TEXT SEGMENT —
::::

These claims can be simply expressed in nuce. First, the Lives are written to a moralizing programme: they set out to construct not full biographies but ethical discussions through the narrative of life stories. Second, this moralizing programme, although it has some normative principles — ambition and anger are consistently ‘the most deadly passions,’ good education is a necessary tempering of both — also aims at a more open-ended and exploratory didacticism. Hence Duff’s subtitle, ‘Exploring Virtue and Vice’ — the exploration is both Plutarch’s and ours. Third, and most insistently, central to this process of moralizing and of exploration is the structuring device of synkrisis, the formal pairing of two Lives, and the act of comparing and contrasting which the synkrisis itself embodies. Duff is consistently — almost pathologically — polite in the book, but he does allow himself one moment of scornful anger when he considers modern scholars who have offered editions or translations of half of a pair of lives (Caesar without Alexander, as it were); and there is one moment of surprised regret expressed for those benighted souls who have thought that the synkriseis are of a lower level of prose from the biographical narrative. This reading of the Lives as an integral process of contrast and comparison feeds directly back into the moralizing agenda: it is by exploring such narratives that your own life finds both its paradigms and its evaluations. But also it leads to a fourth and final point that the process of synkrisis between Greek and Roman heroes constructs a political project of locating (contemporary) Greek life in and against the power of the Roman Empire.

::::

[Records drawn from a data collection]
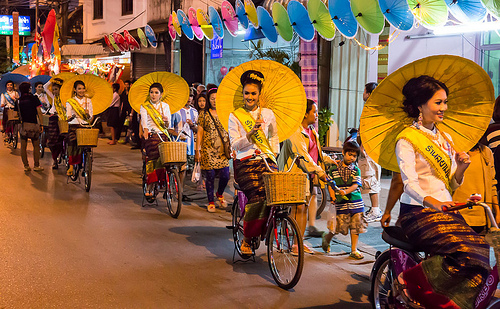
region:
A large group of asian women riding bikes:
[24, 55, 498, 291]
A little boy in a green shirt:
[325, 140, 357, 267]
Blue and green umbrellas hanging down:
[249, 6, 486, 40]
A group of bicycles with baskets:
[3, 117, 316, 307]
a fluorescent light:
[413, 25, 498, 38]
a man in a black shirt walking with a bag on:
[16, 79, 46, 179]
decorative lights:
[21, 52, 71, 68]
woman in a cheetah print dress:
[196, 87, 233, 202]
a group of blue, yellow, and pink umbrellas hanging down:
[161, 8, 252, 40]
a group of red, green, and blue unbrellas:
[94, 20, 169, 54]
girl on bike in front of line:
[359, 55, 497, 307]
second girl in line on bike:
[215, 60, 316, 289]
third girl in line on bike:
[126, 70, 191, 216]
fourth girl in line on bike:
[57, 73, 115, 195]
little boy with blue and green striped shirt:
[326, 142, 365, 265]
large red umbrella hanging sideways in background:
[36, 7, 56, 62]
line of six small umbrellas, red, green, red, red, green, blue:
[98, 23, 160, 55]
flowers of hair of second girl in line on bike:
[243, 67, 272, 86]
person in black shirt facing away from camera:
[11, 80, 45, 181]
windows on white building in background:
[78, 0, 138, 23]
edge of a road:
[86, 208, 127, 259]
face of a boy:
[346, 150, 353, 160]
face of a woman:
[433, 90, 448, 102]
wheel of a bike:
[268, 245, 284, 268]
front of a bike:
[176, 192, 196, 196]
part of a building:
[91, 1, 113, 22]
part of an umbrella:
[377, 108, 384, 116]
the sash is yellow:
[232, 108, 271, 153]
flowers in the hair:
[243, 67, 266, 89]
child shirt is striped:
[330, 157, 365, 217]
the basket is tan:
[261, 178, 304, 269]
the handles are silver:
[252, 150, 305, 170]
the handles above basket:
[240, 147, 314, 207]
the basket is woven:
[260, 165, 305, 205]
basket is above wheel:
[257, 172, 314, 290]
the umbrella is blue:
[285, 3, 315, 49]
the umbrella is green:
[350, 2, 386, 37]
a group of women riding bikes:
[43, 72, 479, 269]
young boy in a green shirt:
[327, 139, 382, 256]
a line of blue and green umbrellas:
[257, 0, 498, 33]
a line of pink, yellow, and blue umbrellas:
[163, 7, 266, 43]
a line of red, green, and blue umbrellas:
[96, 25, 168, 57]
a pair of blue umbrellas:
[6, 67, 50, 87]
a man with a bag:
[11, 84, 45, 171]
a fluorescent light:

::::

REQUIRED ACTION A —
Gather every line of the entries that contains the word "black". Case counts.
REQUIRED ACTION B —
Proceed with the passage on Plutarch's Lives, picking up after its last sentence.

EXERCISE OUTPUT A —
a man in a black shirt walking with a bag on:
person in black shirt facing away from camera:

EXERCISE OUTPUT B —
As with so much of Plutarch, the proof of the pudding is not only in the gnomic conclusions but also in the narrative travelling which ends in such wisdom. Duff’s book is structured to develop at length the readings necessary to justify and explore his claims. The first section of the book, entitled ‘the moralizing programme’, looks at the programmatic statements of Plutarch — what he claims he is doing. The study of the past is ‘a morally improving activity,’ argues Duff, and ‘through reading [Plutarch’s] own literary work’ you should learn to ‘imitate virtuous men.’ This leads to a treatment of the normative principles evident throughout Plutarch and his carefully constructed image of a ‘hero’s soul.’ The second section of the book is four case studies (Pyrrhus/Marius; Phokion/Cato Minor; Lysander/Sulla; Coriolanus/Alciabiades), cases which are seen as increasingly complex in their exemplary function, until with Alcibiades we are offered a figure who is difficult to fit into any normal model, ‘hard to define, hard to judge,’ and thus: ‘How could Alcibiades be a paradigm for anything — except individuality itself?’ Duff sees this open-endedness not as a paradox for his whole project but as the great strength of Plutarch’s portraiture. The final section of the book, ‘writing in parallel,’ first looks at synkrisis as a device in the Lives and secondly considers the politics of conjoining Greek and Roman Lives in a world where Greek cultural capital was in stark contrast with Roman imperial authority.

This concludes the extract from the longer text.